NAFTA Is A Failure

The reason [a country] chooses to [sign a treaty or join an international organization] is that the expected benefits outweigh the loss of sovereignty experienced. If the expectation is not realized, a country can terminate its membership.

-- Bill Graham, Canada at the WTO: Towards a Millennium Agenda, A Citizen's Guide to the World Trade Organization and to the Committee's June 1999 Report, The Standing Committee on Foreign Affairs and International Trade, June 1999, p. 7

The United States flat-out refuses meet its obligations under FTA and NAFTA, and Prime Minister Stephen Harper has admitted as much. Canada compromised its sovereignty for a lie.

When the Brian Mulroney government's FTA negotiations were leaked to the public in the mid-1980s, the government went into damage control mode, seeking to limit discourse as much as possible and present the initiative as - get ready - a way to resolve issues like the the softwood lumber dispute.

Canada abrogated many prerogatives of its sovereignty and a large swath of national interest to get that deal with America.
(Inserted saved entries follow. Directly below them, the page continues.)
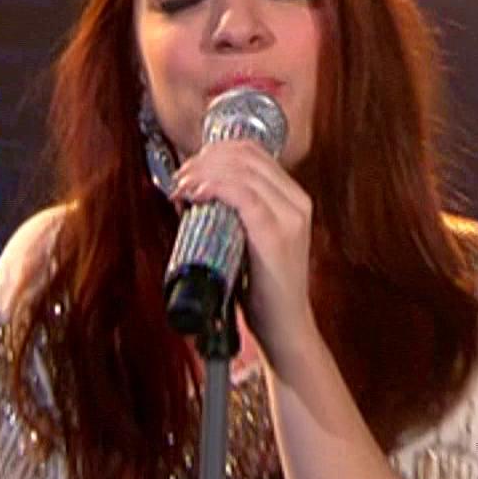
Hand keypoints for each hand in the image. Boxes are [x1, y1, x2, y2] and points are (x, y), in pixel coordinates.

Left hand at [168, 139, 318, 359]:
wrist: (284, 327)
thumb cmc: (261, 288)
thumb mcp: (250, 240)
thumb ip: (234, 214)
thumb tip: (192, 192)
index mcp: (294, 199)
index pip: (254, 153)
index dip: (216, 151)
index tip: (190, 168)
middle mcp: (297, 202)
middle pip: (246, 156)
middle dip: (205, 159)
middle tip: (180, 178)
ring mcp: (290, 217)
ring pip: (242, 170)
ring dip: (203, 172)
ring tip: (182, 188)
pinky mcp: (277, 235)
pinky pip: (243, 195)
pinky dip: (213, 187)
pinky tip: (195, 194)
The bait was open access to American markets - not only for trade but also for investment, since, as economist (and later politician) Jacques Parizeau explained, "concentration of assets has brought about a few groups that now find the Canadian 'pond' a bit small for them and therefore tend to go to the United States" (Jacques Parizeau, "Corporate Concentration & Changes in the Regulation of Financial Institutions," R. S. Khemani et al, Eds., Mergers, Corporate Concentration and Power in Canada, Institute for Research on Public Policy, Halifax, 1988, p. 383) - and a guarantee against American protectionism via the mutual promise to abide by FTA rules and a binding dispute settlement mechanism.

Stephen Harper's softwood deal directly abrogates NAFTA. Even though repeated NAFTA panels have ruled on Canada's behalf, the US government simply refused to accept the NAFTA rulings that it is not allowed to tax Canadian lumber. Harper's "deal" essentially legitimizes America's refusal to follow the rules it helped draft, under the excuse that by accepting this, we're just being realistic.

Canada gave up very, very much to get its FTA/NAFTA: control over our energy and water, control over the form that foreign investment takes in Canada (since NAFTA, nearly all foreign investment has been either short term speculation or wholesale purchase of Canadian firms, not FDI as promised), control over taxation and spending, control over whether and how public services are provided (NAFTA includes a clause stating that if a public service - say, health care - is delivered privately for profit, it reverts automatically to the private sector and comes under NAFTA rules), and control over investment flows.

In exchange, we were supposed to get a guarantee of good faith from our "partner" to the south, a guarantee that the United States has never honoured. Harper's "deal" is an admission that NAFTA is a failure. The sleeping elephant can still twitch whenever it pleases.

As Gordon Ritchie, Canada's principal negotiator for the original FTA, later wrote, "The American position was simple: if you want to sell in our markets, you have to play by our rules. If our rules give our own producers an enormous home advantage, that is just too bad. It would be unthinkable, politically, for us to propose that we change any of these laws in any respect just to accomodate Canada." (Gordon Ritchie, Wrestling with the Elephant, McFarlane Walter & Ross, Toronto, 1997, p. 84)

Amazingly, even this understates the issue. NAFTA is a treaty between Canada, the United States, and Mexico. According to the US Constitution, treaties have the force of domestic law, meaning America's tax on Canadian softwood is illegal even according to America's rules.

Instead of holding the US accountable for its criminal activity, Harper has given America a get out of jail free card. We can be sure America will now happily use that card in perpetuity.